If you've got a zero-day vulnerability on your hands, you've got a problem. Here's what it means, and what you can do to avoid falling victim to one of these schemes.
The term "zero-day" is fairly common in the world of cybersecurity. In recent months, top tech companies—from Microsoft and Google to Apple—have had to patch zero-day bugs, but what does that mean? Here, we’ll explain how they work and how to protect yourself.
Why Is It Called a Zero Day?
The term “zero day” refers to a vulnerability that exists in the wild without the software manufacturer’s knowledge, leaving them open to attack. Once they find the problem, they have “zero days” to fix it because they’re already at risk. There are three main ways to think of a zero-day, as security software firm Kaspersky notes:
Zero-day vulnerability: A software weakness that can be exploited and is found by attackers before the manufacturer knows about it.
Zero-day exploit: The method an attacker uses to gain access to the system using that zero-day vulnerability.
Zero-day attack: When bad actors use a zero-day exploit to get into a system to steal data or cause damage.

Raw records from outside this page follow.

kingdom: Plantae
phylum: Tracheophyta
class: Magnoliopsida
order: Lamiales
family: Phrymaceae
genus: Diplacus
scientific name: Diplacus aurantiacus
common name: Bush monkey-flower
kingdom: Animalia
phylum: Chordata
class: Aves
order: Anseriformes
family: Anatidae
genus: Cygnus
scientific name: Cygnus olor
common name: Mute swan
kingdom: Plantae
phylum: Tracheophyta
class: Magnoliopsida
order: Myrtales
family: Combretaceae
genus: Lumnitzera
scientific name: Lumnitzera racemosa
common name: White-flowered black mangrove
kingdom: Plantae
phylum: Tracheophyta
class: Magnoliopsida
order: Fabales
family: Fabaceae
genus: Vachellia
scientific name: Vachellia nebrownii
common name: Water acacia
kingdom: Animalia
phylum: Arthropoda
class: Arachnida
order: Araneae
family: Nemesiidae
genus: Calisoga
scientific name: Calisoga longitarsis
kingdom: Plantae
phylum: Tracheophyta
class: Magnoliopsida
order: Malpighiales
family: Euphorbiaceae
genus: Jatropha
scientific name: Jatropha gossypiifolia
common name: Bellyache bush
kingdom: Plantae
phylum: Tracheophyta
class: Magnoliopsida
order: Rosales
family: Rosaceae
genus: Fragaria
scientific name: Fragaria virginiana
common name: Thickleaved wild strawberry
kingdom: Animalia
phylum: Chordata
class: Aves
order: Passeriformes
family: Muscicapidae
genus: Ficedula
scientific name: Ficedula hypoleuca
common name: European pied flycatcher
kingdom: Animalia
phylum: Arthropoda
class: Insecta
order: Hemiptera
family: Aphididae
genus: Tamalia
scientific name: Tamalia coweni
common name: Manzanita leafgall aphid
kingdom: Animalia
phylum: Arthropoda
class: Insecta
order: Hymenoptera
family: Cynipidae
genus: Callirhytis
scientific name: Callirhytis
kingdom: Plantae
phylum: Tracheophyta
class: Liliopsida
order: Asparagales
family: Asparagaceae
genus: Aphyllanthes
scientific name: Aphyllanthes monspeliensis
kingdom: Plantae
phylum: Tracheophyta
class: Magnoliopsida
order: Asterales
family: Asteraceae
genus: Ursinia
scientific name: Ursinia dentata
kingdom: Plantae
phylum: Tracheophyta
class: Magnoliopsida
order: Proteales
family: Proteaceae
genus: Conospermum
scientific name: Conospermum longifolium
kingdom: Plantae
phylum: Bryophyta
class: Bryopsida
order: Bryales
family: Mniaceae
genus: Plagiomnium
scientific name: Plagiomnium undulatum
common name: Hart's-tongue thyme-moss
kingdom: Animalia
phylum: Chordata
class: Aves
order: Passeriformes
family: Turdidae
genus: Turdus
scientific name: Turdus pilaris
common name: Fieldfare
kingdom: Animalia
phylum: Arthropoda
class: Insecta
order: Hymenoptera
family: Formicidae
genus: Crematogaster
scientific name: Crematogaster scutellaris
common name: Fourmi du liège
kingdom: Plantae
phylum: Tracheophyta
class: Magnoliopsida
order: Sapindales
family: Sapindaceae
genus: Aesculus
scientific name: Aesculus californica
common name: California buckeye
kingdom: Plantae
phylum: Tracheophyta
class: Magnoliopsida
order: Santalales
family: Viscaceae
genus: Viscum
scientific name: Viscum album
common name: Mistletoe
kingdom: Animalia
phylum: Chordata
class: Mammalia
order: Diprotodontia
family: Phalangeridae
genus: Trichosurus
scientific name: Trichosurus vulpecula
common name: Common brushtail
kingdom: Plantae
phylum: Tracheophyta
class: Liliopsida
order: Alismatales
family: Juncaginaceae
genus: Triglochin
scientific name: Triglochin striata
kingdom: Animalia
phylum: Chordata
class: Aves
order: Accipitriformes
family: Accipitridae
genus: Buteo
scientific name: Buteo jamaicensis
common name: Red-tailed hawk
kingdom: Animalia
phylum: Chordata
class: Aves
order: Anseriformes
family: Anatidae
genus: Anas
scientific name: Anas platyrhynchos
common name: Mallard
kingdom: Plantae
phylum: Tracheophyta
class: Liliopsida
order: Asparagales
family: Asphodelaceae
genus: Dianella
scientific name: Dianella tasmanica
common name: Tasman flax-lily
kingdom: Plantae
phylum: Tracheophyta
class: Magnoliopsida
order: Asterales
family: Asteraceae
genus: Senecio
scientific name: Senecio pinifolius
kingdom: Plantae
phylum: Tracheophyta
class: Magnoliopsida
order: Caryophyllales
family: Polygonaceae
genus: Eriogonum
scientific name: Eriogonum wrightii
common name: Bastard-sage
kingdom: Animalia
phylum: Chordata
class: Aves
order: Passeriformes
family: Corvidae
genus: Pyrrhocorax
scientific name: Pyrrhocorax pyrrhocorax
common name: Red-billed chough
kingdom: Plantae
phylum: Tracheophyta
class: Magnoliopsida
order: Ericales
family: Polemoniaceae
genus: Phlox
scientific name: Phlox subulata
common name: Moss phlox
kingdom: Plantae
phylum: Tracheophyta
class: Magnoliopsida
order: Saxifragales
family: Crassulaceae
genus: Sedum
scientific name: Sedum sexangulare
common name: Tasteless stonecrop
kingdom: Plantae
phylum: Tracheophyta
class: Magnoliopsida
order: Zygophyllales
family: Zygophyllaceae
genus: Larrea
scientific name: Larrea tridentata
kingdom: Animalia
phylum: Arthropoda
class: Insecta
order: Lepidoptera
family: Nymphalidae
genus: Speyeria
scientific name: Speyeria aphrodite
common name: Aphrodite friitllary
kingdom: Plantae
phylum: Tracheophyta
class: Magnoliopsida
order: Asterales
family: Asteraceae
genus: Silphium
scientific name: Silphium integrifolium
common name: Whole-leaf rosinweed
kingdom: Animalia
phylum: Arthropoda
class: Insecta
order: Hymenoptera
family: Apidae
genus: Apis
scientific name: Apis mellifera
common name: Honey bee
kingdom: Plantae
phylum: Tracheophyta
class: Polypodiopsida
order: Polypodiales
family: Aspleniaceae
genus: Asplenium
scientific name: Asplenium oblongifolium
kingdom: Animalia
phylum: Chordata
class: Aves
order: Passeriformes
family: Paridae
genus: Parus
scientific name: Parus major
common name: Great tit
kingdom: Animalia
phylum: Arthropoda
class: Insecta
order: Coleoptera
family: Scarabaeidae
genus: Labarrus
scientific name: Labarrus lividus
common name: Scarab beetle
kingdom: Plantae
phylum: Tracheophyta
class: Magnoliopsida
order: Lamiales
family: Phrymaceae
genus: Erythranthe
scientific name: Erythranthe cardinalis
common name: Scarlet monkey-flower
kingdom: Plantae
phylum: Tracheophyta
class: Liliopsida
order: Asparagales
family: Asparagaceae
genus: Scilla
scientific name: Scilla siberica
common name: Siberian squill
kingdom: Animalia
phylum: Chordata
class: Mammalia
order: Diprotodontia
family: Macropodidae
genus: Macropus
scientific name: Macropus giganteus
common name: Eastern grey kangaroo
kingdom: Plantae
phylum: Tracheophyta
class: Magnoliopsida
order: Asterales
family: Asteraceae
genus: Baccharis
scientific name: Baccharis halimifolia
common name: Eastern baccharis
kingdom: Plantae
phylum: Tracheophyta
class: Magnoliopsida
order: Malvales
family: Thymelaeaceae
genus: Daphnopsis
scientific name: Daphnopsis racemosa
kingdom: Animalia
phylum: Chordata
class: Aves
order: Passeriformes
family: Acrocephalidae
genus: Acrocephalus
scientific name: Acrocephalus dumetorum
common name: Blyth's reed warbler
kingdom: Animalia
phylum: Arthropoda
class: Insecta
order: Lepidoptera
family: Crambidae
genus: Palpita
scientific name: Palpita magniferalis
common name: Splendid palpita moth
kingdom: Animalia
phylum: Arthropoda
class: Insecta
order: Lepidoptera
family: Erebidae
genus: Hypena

So the vulnerability is the weakness, the exploit is the method bad actors use to get in, and the attack is when those bad actors use that vulnerability to cause damage. The terms are sometimes used interchangeably, but they’re not quite the same.
How Do Zero-Day Attacks Work?
Even with software developers and manufacturers diligently checking their product for flaws, mistakes happen, and bad actors are dedicated in their pursuit of weaknesses or loopholes they can exploit for their own gain.
Once a cyber attacker finds that vulnerability, they can write a segment of code to take advantage of it. What that code is and does will depend on the type of vulnerability they’ve discovered. Sometimes attackers can gain access to the system just by using a zero-day exploit. If they can’t, they’ll try and trick someone into letting them inside.
Cyber attackers often do this through social engineering — techniques that play on human psychology to trick them into letting their guard down. Phishing scams that send threatening messages to frighten people into taking a desired action are a textbook case of social engineering. A fake email that looks like it was sent from your bank, for example, says your account has been hacked and tells you to “click here to verify your account details.” Social engineering is used in just about any kind of cyberattack, from malware scams to USB attacks, because it works often enough to be useful.
A zero-day vulnerability can exist in the wild for months before being detected. During that time, attackers can get away with stealing or copying data and damaging sensitive systems until the software manufacturer implements a fix.
Malicious hackers often sell information on zero-day vulnerabilities on the dark web for large sums of money. As long as the only people who know about these exploits are attackers, they remain a threat.
Zero-day attacks can disrupt far more than email passwords or even banking data. Targets range from personal passwords and information to vulnerabilities in Internet of Things-connected devices.
How Are Zero-Day Attacks Discovered?
The good news is, it isn’t just malicious hackers looking for these weak points. Software and tech companies will often employ “white hat” or “gray hat” hackers to test their systems against attack and discover vulnerabilities before their products hit the market.